Of course, an item purchased for $5 and sold for $10 will obviously show a gross profit of $5. Increasing mark-ups and reducing discounts, practices that will have an immediate impact on profitability, can control both gross profit and margin.
Beneath this level come overheads, all other costs associated with running a business, from getting an item in from a supplier to sending the item out with a customer.
Keeping these costs under control is one of the key factors in helping bottom line, and every $1 saved at this point is an extra $1 in profit. That said, it can be false economy if the cost saving adds $2, $3 or even $10 to sales.
Marketing is a great case in point as many business owners see this as an expense rather than an investment that can
generate profit.
Likewise staffing costs, where a reduction in staffing costs – hiring cheaper, lower-performing staff for example – can be a false economy.
THREE MAIN overheads
Of the overheads, there are three main ones that absorb the majority of this gross profit.
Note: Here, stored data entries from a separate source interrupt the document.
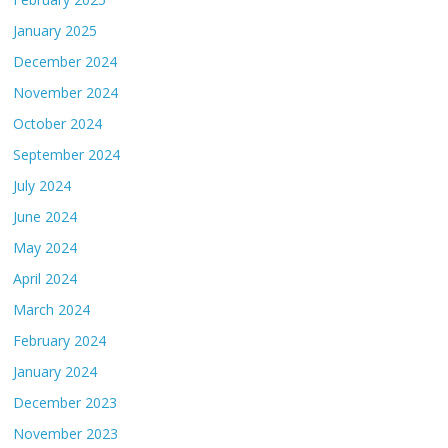
January 2025
December 2024
November 2024
October 2024
September 2024
July 2024
June 2024
May 2024
April 2024
March 2024
February 2024
January 2024
December 2023
November 2023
These are rent, staff and marketing.
Rent is not controllable on a day-by-day basis so it’s best to look at the other two for now.
Of staff and marketing, staff is almost always the highest cost for a business to endure and not just because of the outlay on wages and training, but also because of the hidden costs of lost sales and profit if inexperienced, untrained or unsuitable staff are placed in sales positions and fail to deliver.
This opportunity cost figure is harder to quantify but it’s predicted it can be a significant percentage of the wage bill, and even higher than the total wage amount for businesses with the wrong staff. In a nutshell, hiring staff is certainly not a decision to be taken lightly.
A regular review of the business’ wage bill should reveal it as 15-20 per cent of sales. Measuring the timing of these sales to ascertain the busiest days and hours should be able to assist businesses to minimise staffing levels during quiet hours.
BETTER ROSTERING
Assess the roster against these busy hours, and take into account that fewer staff are generally needed during opening and closing periods.
Moving onto marketing, many stores tend to market by habit, holding down annual contracts with media that they have used for years, often without testing the results of their outlay.
All promotional avenues should be up for review as they can often be mistakenly used as a promotional shortcut – the business owner doesn’t have to think about where they will advertise, and in some case, what they will advertise, which can lead to laziness and ineffective marketing expenditure, neither of which are in a business’ best interests.
Only you know your business best. Take the time to make the important marketing decisions yourself, and avoid the unnecessary costs of these commitments just because you don’t want to have to think about it.